» EXERCISE MATERIAL:

************

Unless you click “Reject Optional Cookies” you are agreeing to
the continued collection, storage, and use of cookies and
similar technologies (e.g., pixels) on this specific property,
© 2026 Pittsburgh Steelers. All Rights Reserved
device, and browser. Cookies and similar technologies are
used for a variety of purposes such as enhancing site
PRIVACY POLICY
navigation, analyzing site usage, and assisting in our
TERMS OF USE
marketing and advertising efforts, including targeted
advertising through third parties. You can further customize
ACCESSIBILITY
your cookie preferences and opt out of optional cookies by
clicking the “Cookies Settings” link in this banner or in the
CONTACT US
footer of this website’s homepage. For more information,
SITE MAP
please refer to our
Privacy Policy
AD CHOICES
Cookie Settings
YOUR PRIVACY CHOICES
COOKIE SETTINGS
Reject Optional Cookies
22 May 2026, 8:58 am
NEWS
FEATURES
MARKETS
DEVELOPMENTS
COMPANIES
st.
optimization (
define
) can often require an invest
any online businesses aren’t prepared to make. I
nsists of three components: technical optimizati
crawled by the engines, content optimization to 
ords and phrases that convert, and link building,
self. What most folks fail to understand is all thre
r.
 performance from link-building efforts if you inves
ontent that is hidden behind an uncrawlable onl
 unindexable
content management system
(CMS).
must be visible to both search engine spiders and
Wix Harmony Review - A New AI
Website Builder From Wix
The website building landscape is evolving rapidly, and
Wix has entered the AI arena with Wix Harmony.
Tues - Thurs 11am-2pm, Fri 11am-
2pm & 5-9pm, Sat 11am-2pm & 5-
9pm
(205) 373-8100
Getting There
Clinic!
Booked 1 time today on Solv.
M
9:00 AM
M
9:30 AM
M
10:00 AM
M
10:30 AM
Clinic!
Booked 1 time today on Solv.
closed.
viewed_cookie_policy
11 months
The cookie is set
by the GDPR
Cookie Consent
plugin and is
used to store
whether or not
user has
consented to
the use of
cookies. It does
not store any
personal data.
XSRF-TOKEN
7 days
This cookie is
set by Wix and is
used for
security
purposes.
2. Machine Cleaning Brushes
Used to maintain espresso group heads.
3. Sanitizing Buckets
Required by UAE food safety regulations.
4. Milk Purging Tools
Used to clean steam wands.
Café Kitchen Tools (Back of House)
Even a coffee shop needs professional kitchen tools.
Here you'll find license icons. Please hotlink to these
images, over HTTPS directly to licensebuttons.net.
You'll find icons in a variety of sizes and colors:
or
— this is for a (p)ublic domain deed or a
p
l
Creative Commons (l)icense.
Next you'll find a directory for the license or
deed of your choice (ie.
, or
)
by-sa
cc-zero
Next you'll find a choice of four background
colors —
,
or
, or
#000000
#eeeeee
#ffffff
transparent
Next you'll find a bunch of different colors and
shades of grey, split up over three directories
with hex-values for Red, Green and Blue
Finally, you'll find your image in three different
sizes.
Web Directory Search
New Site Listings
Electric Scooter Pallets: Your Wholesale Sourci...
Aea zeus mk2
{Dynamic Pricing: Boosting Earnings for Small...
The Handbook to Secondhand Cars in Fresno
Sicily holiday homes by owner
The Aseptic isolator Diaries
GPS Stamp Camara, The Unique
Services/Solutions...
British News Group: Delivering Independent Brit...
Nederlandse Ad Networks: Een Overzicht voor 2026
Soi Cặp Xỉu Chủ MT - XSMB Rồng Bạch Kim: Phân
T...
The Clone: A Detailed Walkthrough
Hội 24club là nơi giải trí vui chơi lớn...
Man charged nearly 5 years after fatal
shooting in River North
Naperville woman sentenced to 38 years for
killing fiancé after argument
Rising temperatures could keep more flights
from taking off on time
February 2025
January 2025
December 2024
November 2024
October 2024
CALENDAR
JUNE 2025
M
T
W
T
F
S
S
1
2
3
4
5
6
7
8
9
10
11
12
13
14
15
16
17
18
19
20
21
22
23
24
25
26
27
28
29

************

» WHAT IS REQUIRED: Write out the data above once more, exactly as it stands.

» RESPONSE AREA:
Unless you click “Reject Optional Cookies” you are agreeing to
the continued collection, storage, and use of cookies and
similar technologies (e.g., pixels) on this specific property,
© 2026 Pittsburgh Steelers. All Rights Reserved
device, and browser. Cookies and similar technologies are
used for a variety of purposes such as enhancing site
PRIVACY POLICY
navigation, analyzing site usage, and assisting in our
TERMS OF USE
marketing and advertising efforts, including targeted
advertising through third parties. You can further customize
ACCESSIBILITY
your cookie preferences and opt out of optional cookies by
clicking the “Cookies Settings” link in this banner or in the
CONTACT US
footer of this website’s homepage. For more information,
SITE MAP
please refer to our
Privacy Policy
AD CHOICES
Cookie Settings
YOUR PRIVACY CHOICES
COOKIE SETTINGS
Reject Optional Cookies
22 May 2026, 8:58 am
NEWS
FEATURES
MARKETS
DEVELOPMENTS
COMPANIES
st.
optimization (
define
) can often require an invest
any online businesses aren’t prepared to make. I
nsists of three components: technical optimizati
crawled by the engines, content optimization to 
ords and phrases that convert, and link building,
self. What most folks fail to understand is all thre
r.
 performance from link-building efforts if you inves
ontent that is hidden behind an uncrawlable onl
 unindexable
content management system
(CMS).
must be visible to both search engine spiders and
Wix Harmony Review - A New AI
Website Builder From Wix
The website building landscape is evolving rapidly, and
Wix has entered the AI arena with Wix Harmony.
Tues - Thurs 11am-2pm, Fri 11am-
2pm & 5-9pm, Sat 11am-2pm & 5-
9pm
(205) 373-8100
Getting There
Clinic!
Booked 1 time today on Solv.
M
9:00 AM
M
9:30 AM
M
10:00 AM
M
10:30 AM
Clinic!
Booked 1 time today on Solv.
closed.
viewed_cookie_policy
11 months
The cookie is set
by the GDPR
Cookie Consent
plugin and is
used to store
whether or not
user has
consented to
the use of
cookies. It does
not store any
personal data.
XSRF-TOKEN
7 days
This cookie is
set by Wix and is
used for
security
purposes.
2. Machine Cleaning Brushes
Used to maintain espresso group heads.
3. Sanitizing Buckets
Required by UAE food safety regulations.
4. Milk Purging Tools
Used to clean steam wands.
Café Kitchen Tools (Back of House)
Even a coffee shop needs professional kitchen tools.
Here you'll find license icons. Please hotlink to these
images, over HTTPS directly to licensebuttons.net.
You'll find icons in a variety of sizes and colors:
or
— this is for a (p)ublic domain deed or a
p
l
Creative Commons (l)icense.
Next you'll find a directory for the license or
deed of your choice (ie.
, or
)
by-sa
cc-zero
Next you'll find a choice of four background
colors —
,
or
, or
#000000
#eeeeee
#ffffff
transparent
Next you'll find a bunch of different colors and
shades of grey, split up over three directories
with hex-values for Red, Green and Blue
Finally, you'll find your image in three different
sizes.
Web Directory Search
New Site Listings
Electric Scooter Pallets: Your Wholesale Sourci...
Aea zeus mk2
{Dynamic Pricing: Boosting Earnings for Small...
The Handbook to Secondhand Cars in Fresno
Sicily holiday homes by owner
The Aseptic isolator Diaries
GPS Stamp Camara, The Unique
Services/Solutions...
British News Group: Delivering Independent Brit...
Nederlandse Ad Networks: Een Overzicht voor 2026
Soi Cặp Xỉu Chủ MT - XSMB Rồng Bạch Kim: Phân
T...
The Clone: A Detailed Walkthrough
Hội 24club là nơi giải trí vui chơi lớn...
Man charged nearly 5 years after fatal
shooting in River North
Naperville woman sentenced to 38 years for
killing fiancé after argument
Rising temperatures could keep more flights
from taking off on time
February 2025
January 2025
December 2024
November 2024
October 2024
CALENDAR
JUNE 2025
M
T
W
T
F
S
S
1
2
3
4
5
6
7
8
9
10
11
12
13
14
15
16
17
18
19
20
21
22
23
24
25
26
27
28
29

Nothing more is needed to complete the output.